**WHAT YOU ARE ASKED TO DO**
Restate the whole of the data below word for word, skipping the images.

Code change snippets
((

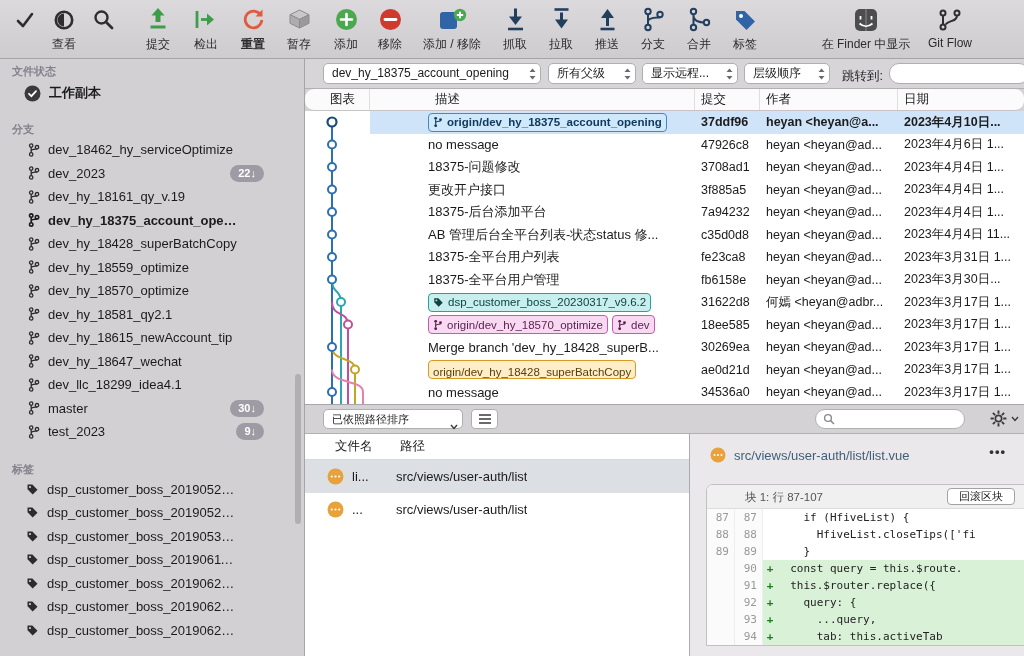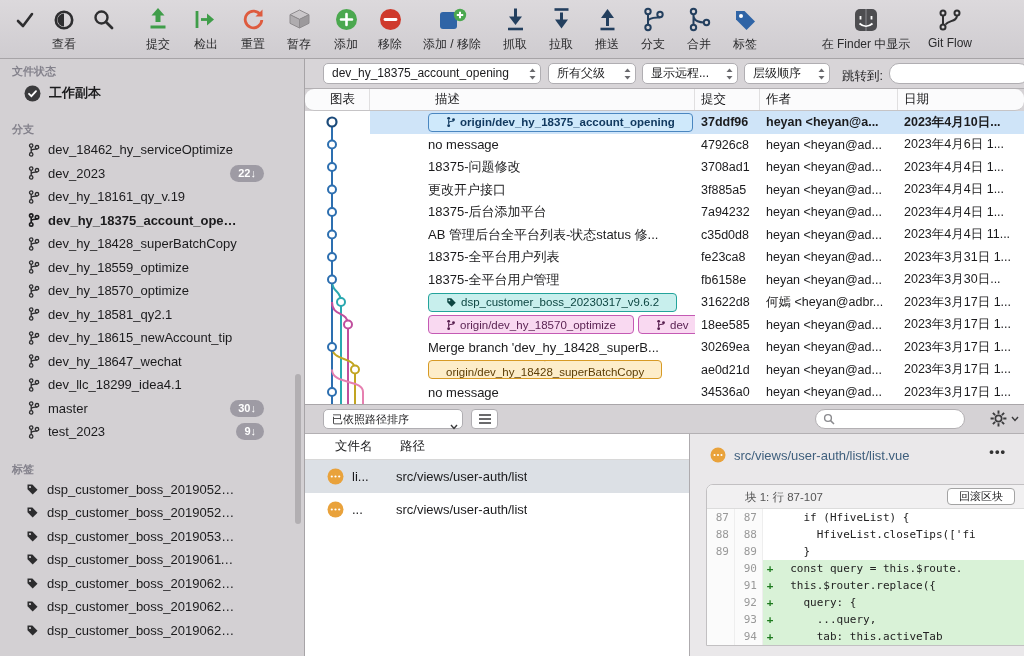--- a/index.html
+++ b/index.html
@@ -142,7 +142,7 @@
         </div>
       <div class="tb-label">检出</div>
     </div>
-    <div class="tb-item" style="left:230px;width:46px;">
+    <div class="tb-item" style="left:230px;width:46px;font-weight:bold;">
       <div class="tb-icon">
           <svg width="26" height="27" viewBox="0 0 26 27">
             <path d="M20.5 9A8.3 8.3 0 1 0 21.8 14" fill="none" stroke="#de5b3e" stroke-width="2.8"></path>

))

**RESULT FOR THIS EXERCISE**
--- a/index.html
+++ b/index.html
@@ -142,7 +142,7 @@
         </div>
       <div class="tb-label">检出</div>
     </div>
-    <div class="tb-item" style="left:230px;width:46px;">
+    <div class="tb-item" style="left:230px;width:46px;font-weight:bold;">
       <div class="tb-icon">
           <svg width="26" height="27" viewBox="0 0 26 27">
             <path d="M20.5 9A8.3 8.3 0 1 0 21.8 14" fill="none" stroke="#de5b3e" stroke-width="2.8"></path>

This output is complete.